┏━━
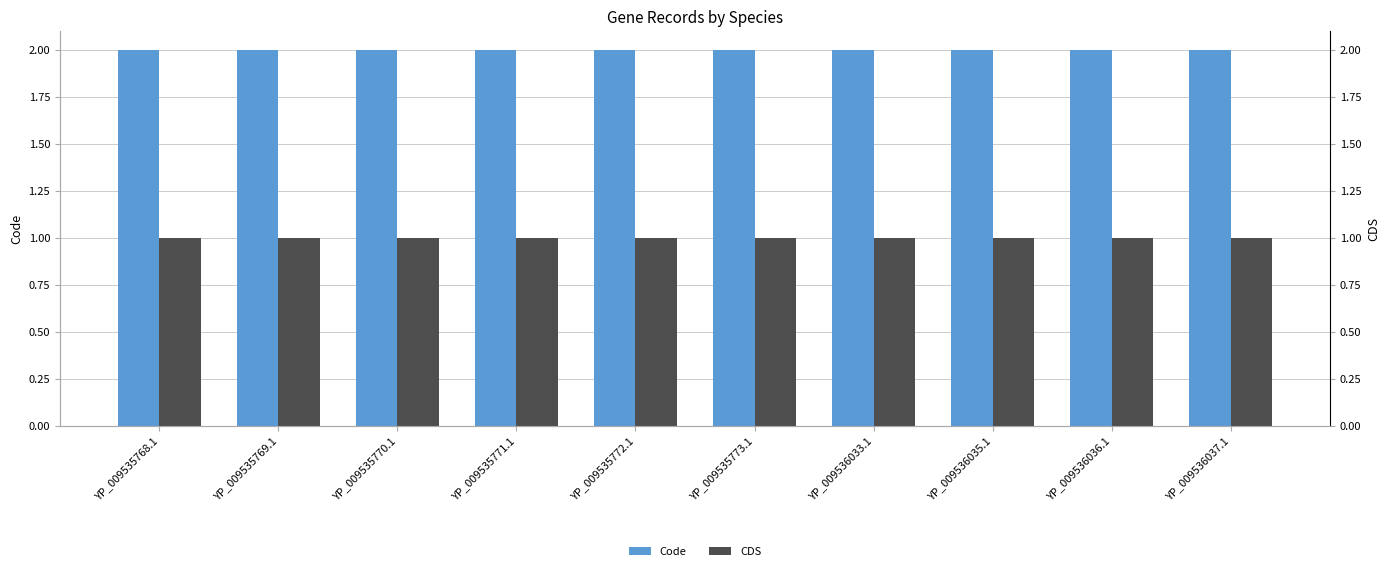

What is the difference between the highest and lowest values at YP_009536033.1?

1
┗━━
┏━━
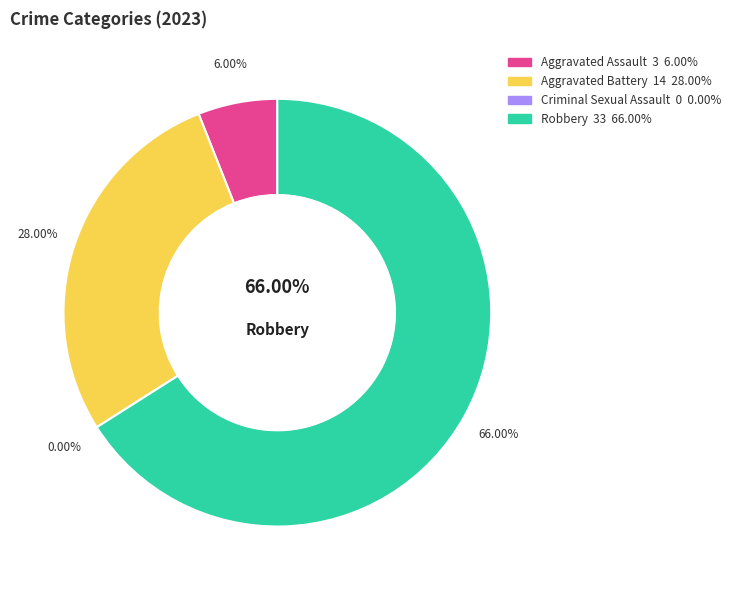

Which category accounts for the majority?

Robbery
┗━━
┏━━
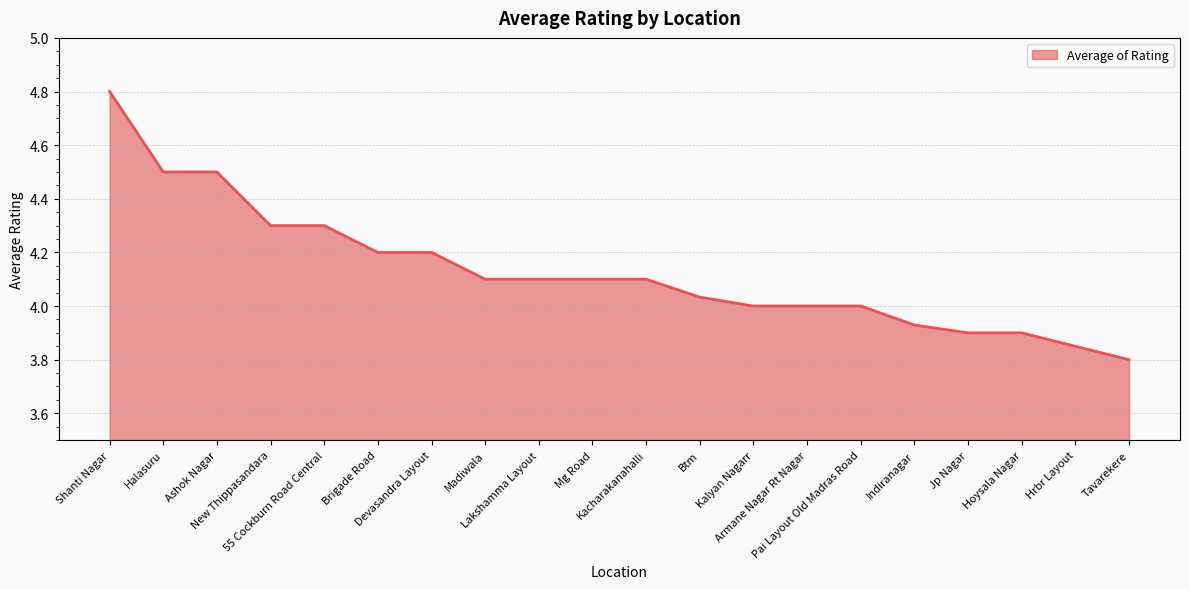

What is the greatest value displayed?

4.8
┗━━
**WORK INSTRUCTION:** Pick out every line in the entries above that contains the word "What", and copy each one in full.

**EXERCISE OUTPUT:**
What is the difference between the highest and lowest values at YP_009536033.1?
What is the greatest value displayed?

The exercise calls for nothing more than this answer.